AVE y la CEV lamentan la derogación de la reforma laboral y advierten que será devastador

Reclamana la vuelta al “diálogo social” y advierte que “es otro mercado laboral debe aproximarse a la flexibilidad de los países del entorno con los que competimos

 El anuncio del acuerdo entre socialistas, Podem y Bildu para derogar la reforma laboral no ha dejado tranquilo a nadie. Este viernes tanto la Asociación Valenciana de Empresarios (AVE) y la Confederación Empresarial de la Comunitat Valenciana (CEV) han lamentado la decisión adoptada y han advertido del efector devastador de la misma.

Según AVE, “en unas circunstancias tan difíciles como las actuales, derogar la actual legislación laboral, aumentará el impacto, ya devastador de la crisis sanitaria, en el empleo y economía de nuestro país y, por tanto, ahondará en una crisis social”.

Para el lobby empresarial, es necesario “ahora, más que nunca, es vital establecer mecanismos y medidas de política pública que faciliten y favorezcan la generación de empleo, que promuevan la inversión, la creación de empresas y la innovación”.

En este sentido, frente a la derogación de la reforma laboral desde AVE se reclama reforzar el papel del diálogo social, constitucionalmente reconocido a los agentes sociales; facilitar la contratación, reduciendo el coste de las cargas sociales y eliminando trámites burocráticos; estimular la inversión, la contratación, la innovación, la investigación y el consumo; establecer sistemas de simplificación administrativa para facilitar la puesta en marcha de empresas e inversiones y acelerar la reforma de la administración eliminando duplicidades y cualquier gasto superfluo, como estamos haciendo el conjunto de la sociedad.

Por su parte, desde la patronal valenciana se rechaza de forma contundente los intentos por aprovechar el estado de alarma para derogar la reforma laboral.

Pese a la rectificación posterior, el acuerdo entre PSOE, Unidas Podemos y EH Bildu para derogar de forma íntegra la reforma laboral, según la CEV, “evidencia cuáles son las intenciones del Gobierno que vuelve a obviar el diálogo social cuando más necesario es y desoye las recomendaciones de la Comisión Europea en sentido diametralmente opuesto”. En su opinión, “parece que el Gobierno no se ha enterado de que la misma Europa a la que vamos a tener que recurrir para tener liquidez y encarar la recuperación pide protección para empresas y trabajadores, agradece el papel del sector privado y resalta la importancia del diálogo social”.

De igual manera, entienden que  crisis económica generada por el COVID19 obliga a actuar de forma coordinada y consensuada a través del diálogo social, entre el Gobierno y los interlocutores sociales, para desarrollar un plan global de reconstrucción como eje esencial del crecimiento económico y de la generación de empleo de calidad.

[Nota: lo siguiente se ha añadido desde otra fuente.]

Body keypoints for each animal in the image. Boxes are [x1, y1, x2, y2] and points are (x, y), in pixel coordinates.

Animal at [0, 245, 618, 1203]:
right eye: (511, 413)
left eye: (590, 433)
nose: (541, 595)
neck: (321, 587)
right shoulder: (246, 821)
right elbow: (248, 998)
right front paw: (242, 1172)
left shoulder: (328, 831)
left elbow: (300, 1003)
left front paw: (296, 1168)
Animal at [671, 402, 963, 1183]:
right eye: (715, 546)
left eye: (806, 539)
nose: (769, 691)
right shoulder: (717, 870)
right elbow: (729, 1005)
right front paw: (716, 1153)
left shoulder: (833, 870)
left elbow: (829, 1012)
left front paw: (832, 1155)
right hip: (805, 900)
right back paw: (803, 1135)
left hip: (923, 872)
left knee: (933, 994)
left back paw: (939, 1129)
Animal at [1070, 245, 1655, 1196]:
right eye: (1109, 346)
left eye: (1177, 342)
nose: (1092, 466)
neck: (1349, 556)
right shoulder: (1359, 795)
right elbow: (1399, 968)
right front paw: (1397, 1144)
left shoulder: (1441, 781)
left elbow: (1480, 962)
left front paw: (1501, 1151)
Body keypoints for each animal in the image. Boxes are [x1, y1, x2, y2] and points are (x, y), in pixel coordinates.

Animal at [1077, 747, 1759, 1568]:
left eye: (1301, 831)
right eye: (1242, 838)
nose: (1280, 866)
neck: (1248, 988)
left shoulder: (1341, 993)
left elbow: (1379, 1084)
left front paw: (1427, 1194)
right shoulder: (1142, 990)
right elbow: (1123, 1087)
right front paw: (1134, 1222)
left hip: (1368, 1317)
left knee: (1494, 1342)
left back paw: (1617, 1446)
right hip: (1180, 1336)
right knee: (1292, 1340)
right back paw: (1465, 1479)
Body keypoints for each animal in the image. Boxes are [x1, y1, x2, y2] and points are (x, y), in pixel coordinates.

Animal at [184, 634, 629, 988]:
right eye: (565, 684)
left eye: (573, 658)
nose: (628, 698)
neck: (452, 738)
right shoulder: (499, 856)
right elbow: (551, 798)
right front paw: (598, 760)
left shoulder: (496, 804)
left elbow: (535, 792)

Los posibles cambios en la reforma laboral deberían contar con una negociación previa con empresarios y sindicatos. Para Navarro “cualquier paso en otra dirección es completamente irresponsable e inadmisible. Paliar la crisis sanitaria y garantizar la supervivencia de las empresas y el mantenimiento del empleo es la única prioridad ahora.  Los intereses partidistas no pueden estar por encima del interés general”.

Asimismo, entienden que “nuestro mercado laboral debe aproximarse a la flexibilidad de los países del entorno con los que competimos, y no al contrario, es imprescindible para adaptarse al contexto económico, a los desafíos de la competencia, y mantener el empleo. Una mayor rigidez sólo conseguirá avocar al cierre a más empresas y que los ERTES puedan convertirse en ERES”.